■ Exercise instructions:
Collect from the data below each line with "null".

■ Dataset:

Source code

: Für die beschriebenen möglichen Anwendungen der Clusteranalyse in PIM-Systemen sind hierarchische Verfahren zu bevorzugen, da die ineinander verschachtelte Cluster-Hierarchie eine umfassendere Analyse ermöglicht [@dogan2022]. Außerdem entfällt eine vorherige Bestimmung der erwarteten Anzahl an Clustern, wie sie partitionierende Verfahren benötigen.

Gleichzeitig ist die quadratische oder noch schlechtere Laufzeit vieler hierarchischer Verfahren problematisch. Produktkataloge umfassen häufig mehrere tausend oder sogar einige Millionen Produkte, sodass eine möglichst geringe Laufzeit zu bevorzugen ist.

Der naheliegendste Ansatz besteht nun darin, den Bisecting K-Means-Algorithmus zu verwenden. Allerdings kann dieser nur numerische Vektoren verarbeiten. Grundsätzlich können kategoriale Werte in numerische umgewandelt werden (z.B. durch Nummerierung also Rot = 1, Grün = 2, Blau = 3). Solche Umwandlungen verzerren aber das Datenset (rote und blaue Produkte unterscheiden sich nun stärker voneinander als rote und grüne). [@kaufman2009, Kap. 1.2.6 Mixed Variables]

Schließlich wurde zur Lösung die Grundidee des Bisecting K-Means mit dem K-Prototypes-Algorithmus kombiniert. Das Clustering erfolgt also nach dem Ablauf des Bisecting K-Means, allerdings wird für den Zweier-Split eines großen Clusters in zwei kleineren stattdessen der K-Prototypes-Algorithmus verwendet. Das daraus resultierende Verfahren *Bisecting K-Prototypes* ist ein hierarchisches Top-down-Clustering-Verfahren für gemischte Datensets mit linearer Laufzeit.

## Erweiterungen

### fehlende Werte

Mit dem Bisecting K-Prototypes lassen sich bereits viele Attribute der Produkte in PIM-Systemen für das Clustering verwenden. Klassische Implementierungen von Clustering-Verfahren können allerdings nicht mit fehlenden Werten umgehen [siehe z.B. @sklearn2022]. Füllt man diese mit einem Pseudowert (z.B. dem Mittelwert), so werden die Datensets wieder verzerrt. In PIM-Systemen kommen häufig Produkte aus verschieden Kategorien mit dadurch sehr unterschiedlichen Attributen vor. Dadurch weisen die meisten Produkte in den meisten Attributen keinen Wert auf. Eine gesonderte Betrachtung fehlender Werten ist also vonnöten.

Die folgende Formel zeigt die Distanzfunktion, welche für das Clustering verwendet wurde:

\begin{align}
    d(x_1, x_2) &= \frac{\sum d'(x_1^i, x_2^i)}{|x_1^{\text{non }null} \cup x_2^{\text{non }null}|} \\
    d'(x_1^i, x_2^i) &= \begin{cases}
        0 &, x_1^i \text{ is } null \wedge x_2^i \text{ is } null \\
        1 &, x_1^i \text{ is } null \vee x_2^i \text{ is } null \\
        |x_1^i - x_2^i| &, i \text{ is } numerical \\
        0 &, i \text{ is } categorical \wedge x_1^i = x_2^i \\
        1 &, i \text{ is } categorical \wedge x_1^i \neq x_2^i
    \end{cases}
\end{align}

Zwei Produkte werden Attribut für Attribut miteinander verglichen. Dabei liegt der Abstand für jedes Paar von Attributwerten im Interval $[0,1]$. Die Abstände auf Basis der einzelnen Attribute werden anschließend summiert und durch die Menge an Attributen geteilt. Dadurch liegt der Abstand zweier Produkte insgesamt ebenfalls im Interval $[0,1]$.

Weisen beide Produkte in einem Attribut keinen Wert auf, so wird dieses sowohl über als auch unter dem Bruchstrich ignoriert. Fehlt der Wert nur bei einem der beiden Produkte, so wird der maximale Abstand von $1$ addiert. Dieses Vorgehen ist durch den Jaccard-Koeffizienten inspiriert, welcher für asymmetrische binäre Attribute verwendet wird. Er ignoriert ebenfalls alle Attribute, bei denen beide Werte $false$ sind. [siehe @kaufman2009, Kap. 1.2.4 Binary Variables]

■ Reply:
    d(x_1, x_2) &= \frac{\sum d'(x_1^i, x_2^i)}{|x_1^{\text{non }null} \cup x_2^{\text{non }null}|} \\
        0 &, x_1^i \text{ is } null \wedge x_2^i \text{ is } null \\
        1 &, x_1^i \text{ is } null \vee x_2^i \text{ is } null \\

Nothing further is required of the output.